New Mexico To Participate In Early Food Stamps Option - Associated Press

The New Mexico Human Services Department says it will participate in a federal waiver option that will clear the way for benefits under the Supplemental Nutrition Assistance Program, or SNAP, to be issued early.

The agency made the announcement Wednesday, a day after the federal government asked states to issue February food stamps benefits on or before Jan. 20 so that they can be paid to the nearly 40 million Americans in the program should the shutdown continue.

The program is already funded for January.

New Mexico officials say the option will be a big relief to the 455,000 New Mexicans who rely on the benefits.

State Human Services Secretary David Scrase says the benefits equate to roughly $50 million that New Mexico families will be able to use at their local grocery stores.

Funding Awarded For Weather Radar In Southwest Colorado - Durango Herald, Associated Press

Colorado has awarded $1.7 million to set up a weather radar system in the Four Corners region, a blind spot in current weather and radar modeling systems.

The Durango Herald reports the state Department of Local Affairs awarded the funding for a system in southwest Colorado, clearing a major obstacle for the project.

The systems in Albuquerque, Grand Junction and Flagstaff take in weather data at elevations too high to accurately hone in on the region where New Mexico, Arizona, Colorado, and Utah meet.

La Plata County spokeswoman Megan Graham says a panel of area stakeholders has formed to find a location to set up the system.

Interim La Plata County manager Chuck Stevens says a timeline has not been set for when the radar system will be operational.

Lawsuit Contends Mormon Church Failed To Keep Child Safe From Abuse - By Felicia Fonseca, Associated Press

Another member of the Navajo Nation is suing the Mormon church, alleging he was abused in a now-defunct program that sent children into foster care.

Unlike similar lawsuits, the complaint filed Tuesday in tribal court doesn't seek policy changes from The Church of Jesus Christ of Latter-day Saints. It seeks unspecified monetary damages for decades of emotional harm.

David Jordan is representing the man identified as LB in court documents.

Jordan says LB was sexually abused three times by a church bishop who lived near his foster family in Utah in the 1980s. Jordan says LB reported the abuse but his foster family accused him of lying.

The church's media representatives didn't immediately respond to a request for comment but have said the church works to prevent abuse.

New Mexico School Named After Dolores Huerta Faces Closure - Las Cruces Sun-News, Associated Press

A New Mexico charter school named after civil rights leader Dolores Huerta is facing closure over poor performance.

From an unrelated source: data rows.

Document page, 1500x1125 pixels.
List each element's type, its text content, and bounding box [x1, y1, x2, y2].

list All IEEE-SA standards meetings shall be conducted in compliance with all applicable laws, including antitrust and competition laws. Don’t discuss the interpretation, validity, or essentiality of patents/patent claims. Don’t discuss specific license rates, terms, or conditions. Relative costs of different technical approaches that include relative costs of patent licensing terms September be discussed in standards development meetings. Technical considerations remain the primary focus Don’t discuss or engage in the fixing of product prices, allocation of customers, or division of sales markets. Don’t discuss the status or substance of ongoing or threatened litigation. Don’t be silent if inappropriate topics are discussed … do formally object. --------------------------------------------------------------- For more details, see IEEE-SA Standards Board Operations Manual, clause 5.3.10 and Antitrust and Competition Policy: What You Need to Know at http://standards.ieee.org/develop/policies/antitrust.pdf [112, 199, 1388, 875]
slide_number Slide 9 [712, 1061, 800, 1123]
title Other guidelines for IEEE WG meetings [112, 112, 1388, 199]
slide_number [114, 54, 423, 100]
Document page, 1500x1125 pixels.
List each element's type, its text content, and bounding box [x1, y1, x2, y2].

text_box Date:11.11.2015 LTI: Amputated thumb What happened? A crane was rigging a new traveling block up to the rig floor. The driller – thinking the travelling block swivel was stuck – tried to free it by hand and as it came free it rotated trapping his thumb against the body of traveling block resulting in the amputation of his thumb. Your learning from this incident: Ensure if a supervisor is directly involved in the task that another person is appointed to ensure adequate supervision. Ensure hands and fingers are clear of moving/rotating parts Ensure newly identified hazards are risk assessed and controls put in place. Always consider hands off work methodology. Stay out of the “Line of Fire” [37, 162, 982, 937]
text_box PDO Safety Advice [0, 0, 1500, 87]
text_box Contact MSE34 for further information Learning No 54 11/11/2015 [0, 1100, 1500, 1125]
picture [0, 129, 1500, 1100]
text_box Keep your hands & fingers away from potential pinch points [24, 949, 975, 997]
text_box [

The Las Cruces Sun-News reports the New Mexico Public Education Commission voted last month not to renew the charter for La Academia Dolores Huerta in Las Cruces. The vote came after a recommendation from the Public Education Department.

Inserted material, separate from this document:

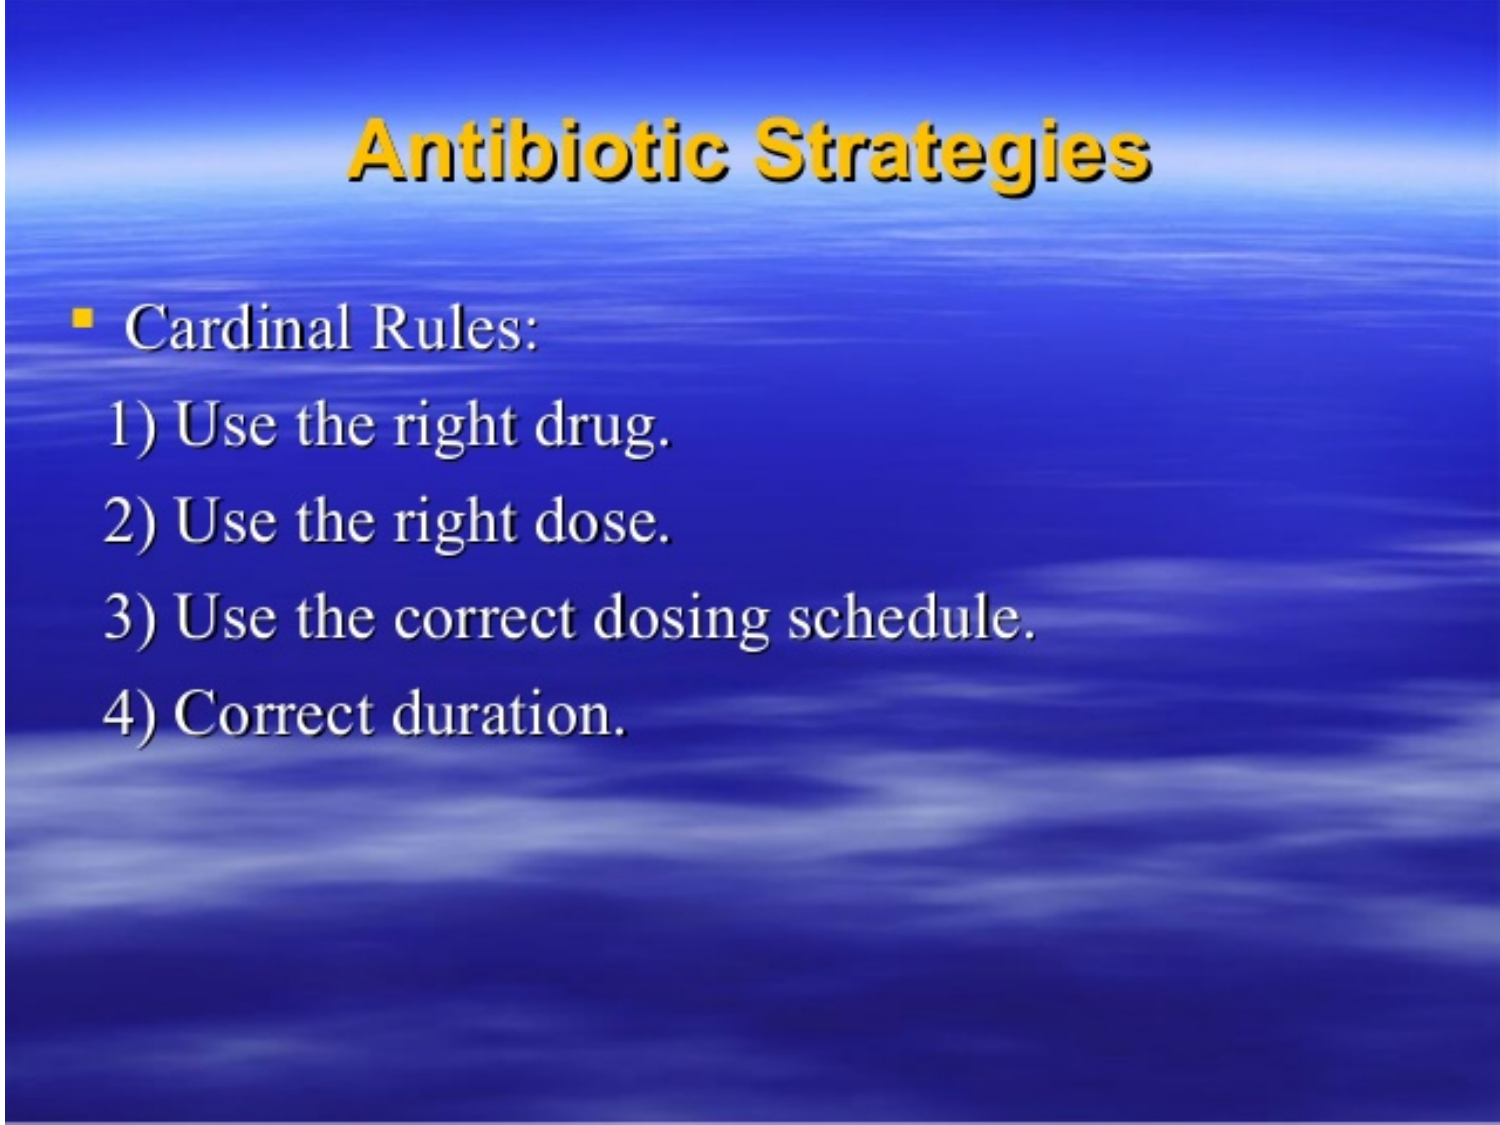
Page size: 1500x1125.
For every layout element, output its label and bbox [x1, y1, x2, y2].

list [5, 0, 1500, 1125]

State education officials cited declining student achievement, including three consecutive F grades with declining scores under the state's school grading system.

The school's head administrator, Melissa Miranda, suggested in a statement the school would appeal the decision.

The school opened in 2004 as a dual-language charter middle school and took its name after Huerta.

The Dawson, New Mexico-born Huerta co-founded the United Farm Workers of America with Cesar Chavez in 1962.

No Charges Filed Against Navajo Lawmaker In Pedestrian Death - Associated Press

Tribal authorities say a Navajo Nation Council member is not facing any charges after he struck and killed an intoxicated pedestrian who was crossing a dark New Mexico highway.

Police say Tuchoney Slim, Jr. was traveling on State Route 264 near the community of Rock Springs on Dec. 20 when the accident happened.

Navajo criminal investigations director Dale West said Wednesday that the pedestrian was clad in dark clothing and had been drinking. He says Slim did not see the man and wasn't negligent or impaired.

Emergency responders pronounced the pedestrian dead at the scene.

Navajo police did not release the man's name, citing the ongoing investigation. West says authorities are awaiting a toxicology report.